Roquettes, drones ou missiles ? Vue de l’avenue Ben-Gurion et de ses restaurants sous les arbres, difficile d’avoir une idée de la nature de la frappe. Une seule certitude, à en croire le tracé des projectiles, l’attaque venait clairement du nord, depuis le Liban.

Brouillard et censure

Selon l’armée israélienne, le Hezbollah a tiré mercredi soir depuis le Liban, « simultanément » avec l’Iran, sa plus vaste attaque depuis le début de la guerre : les chiffres font état d’environ 200 roquettes et 20 drones.
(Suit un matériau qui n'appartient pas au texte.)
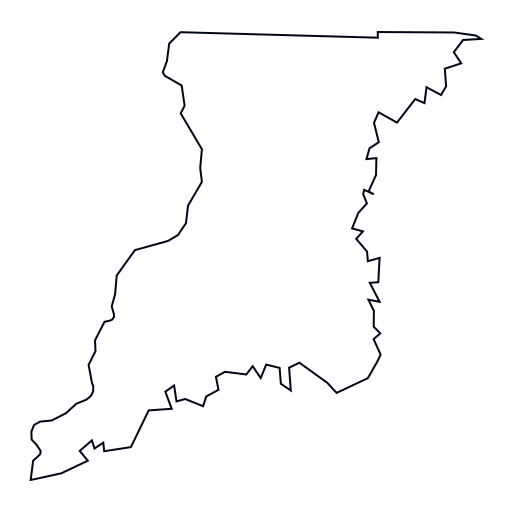 Knox, Indiana, United States of America (Equal Earth projection)
{"feature_id": "52423323B4798034374096", "entity_name": "Knox", "entity_type": "district", "adm_level": 2, "iso_a3": "USA", "parent_name": "United States of America", "parent_adm1": "Indiana", "projection": "equal_earth", "projection_center": [-87.444, 38.661], "detail": "fine", "context": "isolated", "style": "outline", "palette": "ink", "viewbox_px": 512, "rotation_deg": 0, "n_neighbors": 0, "source": "geoboundaries", "source_scale": "gbopen_adm2", "svg_char_len": 1569}
<svg xmlns="http://www.w3.org/2000/svg" viewBox="0 0 512 512"><path d="M95.0,340.3L95.5,351.1L88.6,364.9L92.0,383.0L93.3,386.4L93.1,391.4L91.1,395.7L86.5,399.6L76.4,403.7L66.1,413.1L51.7,420.5L40.2,421.6L34.1,424.9L31.4,431.6L31.6,439.5L36.7,445.0L40.6,450.9L40.2,454.2L33.1,460.8L30.7,480.0L61.3,473.3L87.8,460.7L79.7,450.9L91.9,440.4L94.5,448.5L103.3,442.7L104.2,451.2L130.9,447.1L148.7,410.4L171.7,408.8L165.3,391.7L174.1,385.5L176.5,401.4L185.2,399.0L203.1,406.2L206.2,396.5L218.5,389.8L215.9,376.8L225.1,371.8L246.3,374.5L252.7,366.2L260.7,378.1L266.2,364.6L279.6,367.9L280.9,383.8L290.8,390.5L289.1,367.7L299.4,362.7L327.3,382.8L336.6,392.9L367.9,378.1L377.4,361.4L380.6,354.6L373.6,339.1L380.3,333.4L373.7,326.7L373.9,310.9L368.4,299.7L379.6,301.8L369.8,282.8L378.3,282.2L379.6,257.9L367.9,261.2L367.0,251.5L356.2,238.9L362.9,231.4L352.1,228.4L358.3,212.9L366.9,203.4L363.2,194.3L364.2,189.8L373.8,194.3L368.6,191.4L376.0,175.1L376.4,158.1L366.5,159.1L369.5,148.3L378.8,142.2L374.0,122.8L378.6,112.3L397.0,122.6L415.2,99.1L424.5,103.1L426.5,87.2L441.0,95.0L446.1,86.3L444.8,68.7L461.2,63.3L453.8,52.2L463.1,40.0L481.3,38.9L475.7,35.5L454.3,32.5L377.8,32.0L377.8,37.7L180.5,32.2L169.2,43.6L166.9,61.2L162.8,72.3L164.8,75.8L175.9,82.2L181.7,85.5L184.6,105.7L180.7,113.4L201.9,149.2L200.6,163.8L200.2,168.1L201.9,181.8L197.1,190.1L188.0,205.7L186.0,223.1L178.0,235.0L175.0,236.8L168.1,240.9L134.9,250.1L116.7,275.5L115.1,294.2L111.7,306.4L113.9,314.1L114.0,316.8L112.3,319.5L110.3,320.5L104.5,321.8L95.0,340.3Z" fill="none" stroke="#020617" stroke-width="2"/></svg>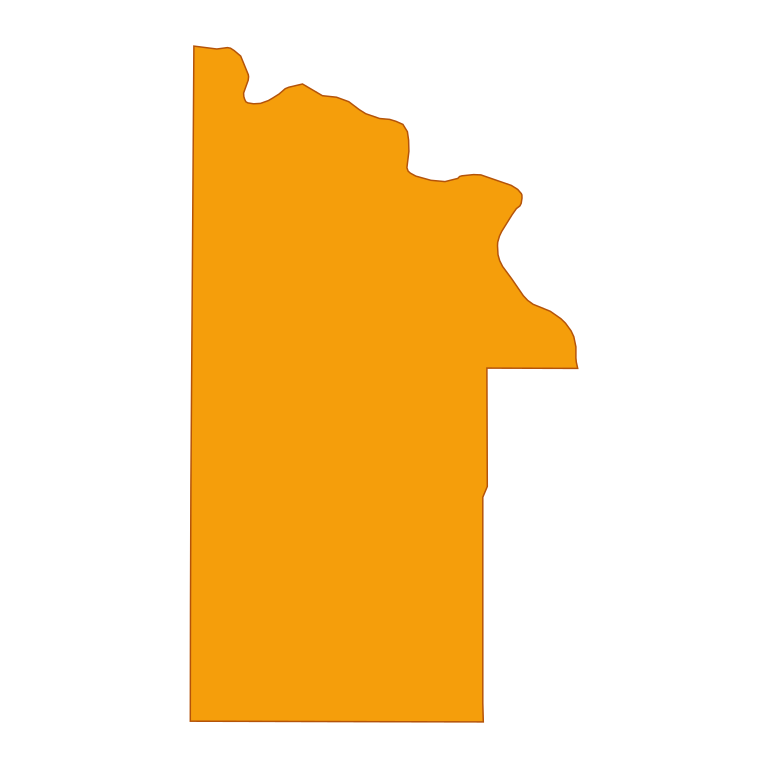 Dixon, Nebraska, United States of America (orthographic projection)
{"feature_id": "52423323B39829047876062", "entity_name": "Dixon", "entity_type": "district", "adm_level": 2, "iso_a3": "USA", "parent_name": "United States of America", "parent_adm1": "Nebraska", "projection": "orthographic", "projection_center": [-96.803, 42.513], "detail": "fine", "context": "isolated", "style": "filled", "palette": "amber", "viewbox_px": 768, "rotation_deg": 0, "n_neighbors": 0, "source": "geoboundaries", "source_scale": "gbopen_adm2", "svg_char_len": 1145}
<svg xmlns="http://www.w3.org/2000/svg" viewBox="0 0 768 768"><path d="M386.5,721.7L483.3,721.9L482.8,703.0L482.8,699.8L482.8,497.2L487.3,486.5L486.9,368.1L577.7,368.4L576.3,362.1L575.9,358.0L575.9,346.8L573.8,336.7L571.1,330.9L565.5,323.2L561.0,318.8L550.3,311.3L533.1,304.3L527.7,300.4L523.3,295.7L511.7,278.8L502.6,266.5L499.7,260.7L498.0,254.7L497.5,245.7L497.7,242.2L499.5,236.0L501.7,231.4L512.1,214.7L516.4,208.6L519.9,205.9L521.2,203.3L522.0,198.1L521.9,195.0L521.3,193.6L517.7,189.4L511.3,185.4L480.9,174.9L473.5,174.6L462.0,175.8L459.6,176.5L457.8,178.4L445.0,181.6L430.9,180.3L415.8,176.1L410.3,173.1L408.1,171.1L406.9,167.7L408.9,151.3L408.6,140.2L407.4,131.7L402.9,124.4L395.9,121.3L389.7,119.4L379.6,118.5L365.7,113.7L359.2,109.6L348.8,101.7L336.5,97.2L322.4,95.7L302.5,84.0L288.9,87.2L285.2,88.7L279.1,94.0L272.6,98.1L268.3,100.6L260.5,103.4L253.6,103.8L247.9,102.9L245.9,101.8L244.7,99.4L243.8,96.5L243.6,93.0L248.2,80.2L248.6,76.8L248.3,74.7L240.7,56.1L234.2,50.6L230.5,48.2L227.4,47.6L216.8,49.0L193.9,46.1L190.9,485.6L190.5,603.2L190.3,721.2L385.9,721.7L386.5,721.7Z" fill="#f59e0b" stroke="#b45309" stroke-width="1.5"/></svg>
Les services de secours ont dit avoir pris en charge deux blessés.

L’incident est relativement ordinaire à Haïfa, cible régulière de ces frappes depuis le début de la guerre, sous les tirs croisés venus du Liban et de l’Iran.

Il raconte le quotidien de cette guerre, faite de salves répétées et d’alertes nuit et jour, pour des millions d’Israéliens du nord et du centre du pays, particulièrement ciblés.
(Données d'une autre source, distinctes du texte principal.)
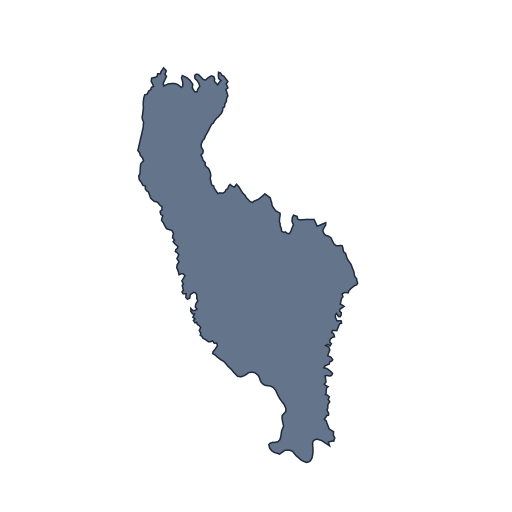 the district of Mangueirinha, Paraná, Brazil, rotated 156°
{"feature_id": "56859067B44041978289925", "entity_name": "Mangueirinha", "entity_type": "district", "adm_level": 2, "iso_a3": "BRA", "parent_name": "Brazil", "parent_adm1": "Paraná", "projection": "equal_earth", "projection_center": [-52.216, -26.037], "detail": "fine", "context": "isolated", "style": "filled", "palette": "slate", "viewbox_px": 512, "rotation_deg": 156, "n_neighbors": 0, "source": "geoboundaries", "source_scale": "gbopen_adm2", "svg_char_len": 5975}
<svg xmlns="http://www.w3.org/2000/svg" viewBox="0 0 512 512"><g transform="rotate(156 256 256)"><path d="M174.2,189.8L173.9,192.2L173.3,194.5L174.0,196.5L173.9,198.7L173.1,201.3L172.9,203.9L172.8,206.1L172.6,209.8L173.3,213.2L173.8,217.1L173.1,221.9L174.3,224.5L173.4,227.8L173.1,230.3L174.6,231.4L176.3,231.7L178.5,232.8L179.9,235.3L180.2,242.3L181.9,244.9L183.8,246.3L184.8,248.5L184.8,251.7L182.9,253.8L179.8,255.9L178.7,258.1L188.0,258.3L188.1,265.8L192.1,267.5L194.4,268.7L197.0,269.5L198.9,270.3L201.2,271.1L203.0,272.8L202.3,275.4L205.1,278.1L207.1,276.4L209.0,273.2L209.1,269.3L211.1,267.5L214.0,264.5L216.4,262.8L218.3,264.0L219.4,266.1L221.1,266.3L222.5,268.4L221.7,270.8L221.6,273.7L220.8,275.8L220.6,278.0L219.1,280.8L217.4,283.4L216.6,285.3L218.1,287.2L219.7,289.5L220.1,291.8L220.7,294.0L220.6,296.3L220.0,298.3L219.7,301.3L219.3,303.3L222.6,309.2L226.1,308.0L227.7,307.6L230.7,306.8L233.6,306.9L235.8,306.9L237.4,306.3L239.2,308.1L241.1,313.1L241.3,315.9L242.5,318.8L243.0,321.8L243.4,325.7L244.6,329.5L247.7,327.8L249.4,329.5L250.5,331.9L252.4,331.1L254.3,329.1L256.6,328.7L257.9,327.4L260.4,326.8L261.9,327.5L263.6,328.5L265.4,328.5L266.0,331.7L266.6,335.1L266.2,337.2L267.4,338.5L267.3,340.8L266.7,342.7L266.4,345.4L264.6,347.8L264.0,350.1L263.7,352.3L263.8,355.3L264.9,357.3L265.6,359.4L264.4,362.0L265.5,365.2L265.0,367.5L265.2,370.7L262.8,371.5L261.3,373.8L261.7,377.6L260.6,380.5L259.1,381.8L257.9,383.1L256.0,383.8L254.6,384.9L253.3,386.4L251.8,387.4L248.2,390.1L245.0,392.8L242.7,394.5L240.8,394.8L239.1,396.3L237.6,397.0L235.9,398.0L234.2,398.3L231.7,399.5L229.7,400.3L227.5,402.2L226.0,404.8L224.0,405.1L222.7,407.5L220.3,409.2L218.6,412.1L216.6,413.7L216.0,417.5L215.8,420.4L213.2,421.0L213.3,425.3L210.7,426.8L212.3,433.4L213.5,434.7L214.1,437.8L215.5,439.1L216.9,436.5L217.9,433.3L216.6,430.5L218.9,429.6L221.4,428.0L222.1,430.0L223.0,432.5L221.8,434.5L221.6,437.0L223.6,438.8L227.3,438.3L230.5,437.3L232.4,438.7L233.8,442.7L234.9,445.4L236.6,446.4L238.5,445.9L239.6,442.9L238.4,440.2L238.0,436.8L238.4,433.8L241.3,432.1L243.2,429.9L245.2,431.0L245.8,435.5L243.9,438.7L244.9,443.5L246.6,447.0L249.9,450.8L251.6,449.0L252.2,444.8L253.7,441.0L255.6,440.3L257.7,444.4L259.5,446.2L261.8,447.5L266.1,448.9L267.9,448.9L271.1,448.9L270.4,451.6L264.7,456.5L265.2,459.1L262.6,461.7L263.9,465.5L267.9,463.0L269.1,461.4L271.8,462.5L273.0,460.5L275.1,460.1L276.6,460.5L278.9,461.0L280.7,458.3L280.5,455.3L280.7,452.5L282.8,452.7L284.6,450.7L286.9,450.4L289.6,448.1L292.1,448.5L294.3,445.9L295.9,443.3L297.5,440.2L298.4,437.5L300.2,434.5L302.2,431.2L303.5,429.4L304.2,426.9L304.2,424.2L306.7,419.5L321.1,400.3L320.3,397.7L320.8,394.9L319.8,392.0L320.0,388.7L323.3,387.4L324.6,385.9L326.9,381.6L328.6,378.2L330.6,376.8L331.6,373.2L330.8,370.0L330.6,366.6L328.6,364.7L329.8,362.6L329.4,360.0L328.2,358.3L328.5,354.5L328.7,351.6L327.9,349.7L326.8,347.4L324.0,345.1L323.2,341.7L321.8,339.0L323.3,336.4L325.5,335.7L326.1,332.8L324.8,330.7L326.7,328.6L327.8,327.0L327.1,323.8L327.1,321.3L326.6,317.2L324.6,315.4L322.5,313.7L322.2,310.0L323.7,308.5L324.8,306.7L323.9,303.7L325.9,302.8L324.8,299.3L323.5,296.3L324.6,295.0L326.7,294.4L327.9,292.9L326.6,291.0L326.0,288.6L329.3,285.8L328.7,282.0L331.6,280.1L333.2,277.5L333.2,275.0L333.4,272.7L334.0,270.2L331.0,270.1L329.6,269.1L329.0,266.9L331.4,265.1L333.8,263.5L333.8,259.7L335.4,259.2L335.8,257.0L336.2,254.5L338.2,253.3L338.0,251.1L335.2,250.0L337.0,246.5L336.1,244.4L333.7,244.4L331.8,247.4L327.7,248.2L326.2,246.8L326.0,244.1L327.4,241.4L327.4,238.7L328.8,237.8L330.7,236.5L332.2,234.1L331.5,231.5L333.6,231.0L335.8,231.8L336.9,234.6L338.1,231.8L337.5,229.0L335.8,228.0L338.6,225.8L337.3,223.4L339.4,222.6L338.9,219.7L337.2,219.5L337.5,217.4L336.2,215.5L335.6,213.1L338.1,211.1L337.9,207.7L339.2,206.3L338.1,204.7L337.9,202.4L336.4,200.6L335.3,198.7L334.1,196.8L332.0,196.1L330.2,196.2L329.6,193.2L327.3,192.5L327.7,189.8L331.3,187.4L334.0,186.2L335.3,184.5L333.6,182.1L332.2,178.9L330.2,175.3L328.9,173.7L327.9,171.8L326.4,166.4L324.8,162.8L323.5,158.3L321.7,153.5L318.7,151.7L315.6,151.5L313.2,151.7L310.6,152.4L309.1,152.2L306.9,151.5L304.4,149.8L302.6,146.1L302.4,143.4L302.7,141.1L302.6,138.5L301.6,135.9L300.4,134.3L298.6,133.0L295.9,131.5L293.7,128.9L292.7,125.5L292.6,119.2L292.4,116.4L290.7,108.6L290.7,104.6L292.1,101.7L295.0,100.6L297.2,99.4L298.3,97.0L299.2,93.3L300.0,89.3L303.5,86.1L304.9,84.0L306.7,81.1L308.9,78.5L311.6,77.4L314.6,78.1L316.7,79.0L319.6,79.2L321.0,78.4L321.7,74.8L320.7,71.3L319.1,69.0L316.5,66.9L315.2,65.4L313.6,65.7L308.9,66.7L307.0,66.2L304.1,64.8L302.0,62.5L300.6,57.3L298.7,53.3L297.5,50.7L294.0,46.9L291.5,46.5L289.8,46.7L288.0,47.9L286.7,49.0L284.4,52.4L282.5,56.3L281.8,58.6L280.3,62.2L279.1,63.7L277.3,64.1L275.6,64.1L274.2,63.4L271.2,60.8L266.0,52.7L265.7,56.5L263.9,56.3L262.0,56.0L260.3,55.2L258.0,57.8L258.2,60.9L256.6,63.9L258.3,66.4L259.5,68.3L259.3,71.8L259.2,74.2L258.9,77.1L260.1,79.1L257.6,80.4L256.3,81.5L254.6,81.0L253.6,82.8L253.8,86.5L252.2,87.9L250.9,90.9L247.9,92.9L248.4,95.7L246.3,97.5L247.5,100.0L248.9,101.2L247.6,102.3L246.4,104.9L245.1,106.8L243.3,107.3L244.8,109.1L245.8,111.1L243.3,112.4L242.2,116.1L241.6,118.5L239.5,117.8L237.6,116.4L235.6,116.1L233.8,117.7L234.8,120.3L236.1,122.9L237.3,124.7L239.5,126.3L237.5,127.6L235.1,127.6L233.1,127.5L231.3,129.6L229.7,129.1L228.1,130.0L228.7,133.1L231.1,135.7L229.4,137.5L226.8,140.1L226.5,143.2L228.8,145.9L226.4,146.0L224.8,143.8L222.8,145.2L223.6,147.4L222.2,149.8L219.1,150.6L217.2,150.2L216.7,153.5L218.0,155.4L216.5,156.9L212.6,154.9L210.5,156.9L208.6,158.8L207.2,160.0L205.2,159.8L204.5,162.0L206.0,162.8L208.4,163.9L208.4,167.7L207.6,169.7L205.8,170.7L205.3,167.1L203.8,166.3L202.1,167.5L201.1,169.7L202.1,171.4L200.9,173.3L198.6,173.6L196.0,174.1L197.4,176.4L198.6,177.7L197.0,179.9L195.2,182.4L193.2,183.3L192.8,186.3L190.2,186.6L188.4,185.9L186.8,184.8L185.6,186.2L183.7,187.2L181.5,188.0L178.1,188.8L175.9,188.7L174.2,189.8Z" fill="#64748b" stroke="#1e293b" stroke-width="1.5"/></g></svg>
Alors que les réseaux sociaux sont noyés d’images, souvent manipulées par une propagande grossière, et que la diffusion de ce genre de scènes reste soumise à la très stricte censure israélienne, il illustre aussi la difficulté de rendre compte de ce conflit pour la presse en Israël. L’armée refuse notamment de donner la moindre statistique sur la géographie des frappes et leur nombre exact pour ne pas aider l’ennemi.

« Au cours des dernières 24 heures, et en particulier au cours des dernières heures, les tirs de roquettes vers Israël depuis l’Iran et depuis le Hezbollah au Liban se sont poursuivis », a commenté en soirée le général de brigade Effie Defrin, porte-parole de l’armée israélienne.

Appelant une nouvelle fois à « respecter strictement les consignes » de « se mettre à l’abri dans les espaces protégés », il a reconnu un « volume important de tirs ces derniers jours, à la fois du Hezbollah au nord et de l’Iran », des tirs en « grande majorité interceptés ».